How are genetic profiling studies influencing drug development?

Answer 37

The use of genetic profiling is making certain drug development more specific. With variations in genes, certain drugs need to be taken into close consideration or not used and this leads to drug development with more specificity.

Question 38

What are some factors that can contribute to variable drug response?

Answer 38

Co-medication, gender, body mass, age, environmental agents, disease, genetic factors, diet

Question 39

Define pharmacogenetics and pharmacogene

Answer 39

o Pharmocogenetics is the study of genetic influences on an individual’s response to drugs. Analysis of specific gene, or group of genes, may be used to predict responses to a specific drug or drug class.

o Pharmacogene is any gene in the response to a drug. Pharmocogenomics is the study of all genes involved in the response to a drug.

Question 40

How does CYP2D6 impact codeine metabolism? What effect does CYP2D6 polymorphisms have on drug metabolism?

Answer 40

Codeine is a commonly used opiod that must be metabolized/bioactivated into morphine for activity.
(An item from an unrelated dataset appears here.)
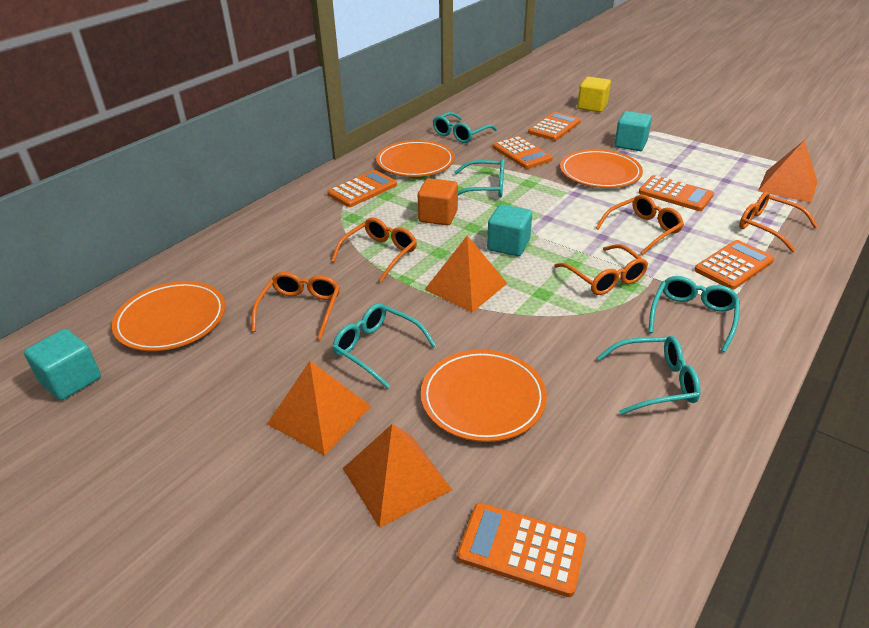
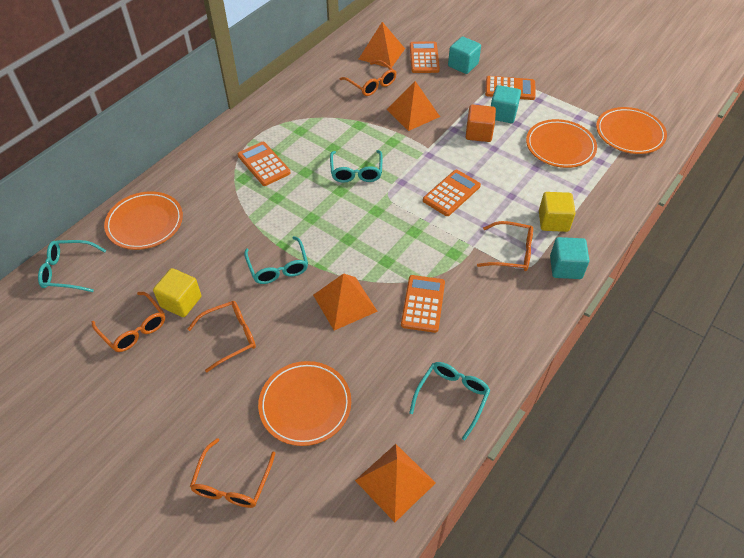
orange calculator: 6 -> 5
turquoise glasses: 5 -> 4
yellow cube: 1 -> 2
CYP2D6 is the protein that performs this metabolism in the liver. Patients who deficient in 2D6 activity are biochemically unable to convert codeine into the active analog morphine.

Question 41

What does it mean for something to be a poor, intermediate, extensive, or ultrarapid metabolizer?

Answer 41

• PM: Those with two nonfunctional alleles at CYP2D6 have poor metabolism
• EM: Person with one or two functional alleles considered to have extensive metabolism
• UM: One who has duplicated or amplified active CYP2d6 considered to have ultrarapid metabolism
• Those who are deficit in this gene are unable to convert codeine into morphine
  o Likely to experience treatment failure
• Those who have UM are likely to convert codeine to morphine much quicker
  o Resulted in patient deaths

Question 42

What are some effects of genetic polymorphisms on expression of CYP genes?

Answer 42

Genetic polymorphisms of single genes, including mutations in coding sequences, gene duplications, gene deletions and regulatory mutations affect numerous drug-metabolizing enzymes.

Question 43

What are some main lessons from pharmacogenetics?

Answer 43

Many drugs that are currently available are “one size fits all,” but they don’t work the same way for everyone. It can be difficult to predict who will benefit from a medication, who will not respond at all, and who will experience negative side effects/toxic effects (called adverse drug reactions). All drug effects vary from person to person and all drug effects are influenced by genes. Most drug responses are multifactorial.